*What the exercise asks*. The answer must be every line of the data that holds the word "size".

[Document understanding data]

-- -- --

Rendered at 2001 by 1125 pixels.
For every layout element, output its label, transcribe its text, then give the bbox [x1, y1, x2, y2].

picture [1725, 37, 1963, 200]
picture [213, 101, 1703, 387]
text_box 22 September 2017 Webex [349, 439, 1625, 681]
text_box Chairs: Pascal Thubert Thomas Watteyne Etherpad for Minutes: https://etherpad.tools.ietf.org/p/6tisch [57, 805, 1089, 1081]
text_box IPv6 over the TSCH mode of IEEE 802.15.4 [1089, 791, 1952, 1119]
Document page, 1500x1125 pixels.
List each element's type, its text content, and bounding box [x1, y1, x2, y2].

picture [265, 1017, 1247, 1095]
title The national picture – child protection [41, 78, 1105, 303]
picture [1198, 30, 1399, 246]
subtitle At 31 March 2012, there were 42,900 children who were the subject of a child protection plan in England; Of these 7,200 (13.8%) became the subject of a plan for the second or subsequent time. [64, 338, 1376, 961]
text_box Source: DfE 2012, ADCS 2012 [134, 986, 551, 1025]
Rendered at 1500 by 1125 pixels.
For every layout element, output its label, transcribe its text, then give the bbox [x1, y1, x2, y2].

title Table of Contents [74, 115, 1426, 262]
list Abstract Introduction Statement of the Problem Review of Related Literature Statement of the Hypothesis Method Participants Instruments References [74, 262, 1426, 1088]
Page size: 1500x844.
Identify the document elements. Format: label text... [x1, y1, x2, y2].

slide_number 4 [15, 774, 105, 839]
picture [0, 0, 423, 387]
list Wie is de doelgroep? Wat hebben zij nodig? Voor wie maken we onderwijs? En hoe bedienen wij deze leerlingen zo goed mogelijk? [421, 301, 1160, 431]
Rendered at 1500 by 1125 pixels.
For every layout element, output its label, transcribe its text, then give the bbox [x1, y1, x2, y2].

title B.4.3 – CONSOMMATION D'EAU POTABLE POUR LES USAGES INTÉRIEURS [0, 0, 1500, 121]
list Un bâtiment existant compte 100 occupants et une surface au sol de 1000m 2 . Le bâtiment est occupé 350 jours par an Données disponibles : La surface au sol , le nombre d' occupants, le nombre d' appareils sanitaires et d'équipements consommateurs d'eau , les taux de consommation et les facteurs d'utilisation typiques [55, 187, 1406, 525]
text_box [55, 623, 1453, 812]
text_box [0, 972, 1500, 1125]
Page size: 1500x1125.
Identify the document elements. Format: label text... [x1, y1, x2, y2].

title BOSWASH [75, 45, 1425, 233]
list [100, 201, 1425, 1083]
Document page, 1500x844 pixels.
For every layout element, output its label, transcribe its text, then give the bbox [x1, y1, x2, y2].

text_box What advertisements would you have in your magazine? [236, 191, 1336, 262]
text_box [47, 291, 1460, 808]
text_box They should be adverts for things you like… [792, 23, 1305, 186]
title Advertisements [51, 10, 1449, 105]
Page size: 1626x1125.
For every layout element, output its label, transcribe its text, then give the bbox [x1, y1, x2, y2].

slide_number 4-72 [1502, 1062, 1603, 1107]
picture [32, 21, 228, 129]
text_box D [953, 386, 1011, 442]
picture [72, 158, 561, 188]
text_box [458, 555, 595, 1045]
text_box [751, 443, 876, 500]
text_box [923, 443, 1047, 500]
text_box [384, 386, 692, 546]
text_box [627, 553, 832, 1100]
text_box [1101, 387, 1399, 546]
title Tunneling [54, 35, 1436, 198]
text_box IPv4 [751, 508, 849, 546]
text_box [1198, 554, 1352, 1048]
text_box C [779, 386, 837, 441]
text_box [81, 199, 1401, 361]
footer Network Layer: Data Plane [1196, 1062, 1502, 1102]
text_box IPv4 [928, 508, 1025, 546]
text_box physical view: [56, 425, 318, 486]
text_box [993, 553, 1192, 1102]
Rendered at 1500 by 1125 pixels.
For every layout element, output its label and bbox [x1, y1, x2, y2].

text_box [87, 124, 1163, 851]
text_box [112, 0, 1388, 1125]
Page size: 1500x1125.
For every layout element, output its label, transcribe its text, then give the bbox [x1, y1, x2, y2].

-- -- --

*Solution*.
Page size: 1500x844.
Page size: 1500x1125.
Page size: 1626x1125.
Page size: 1500x1125.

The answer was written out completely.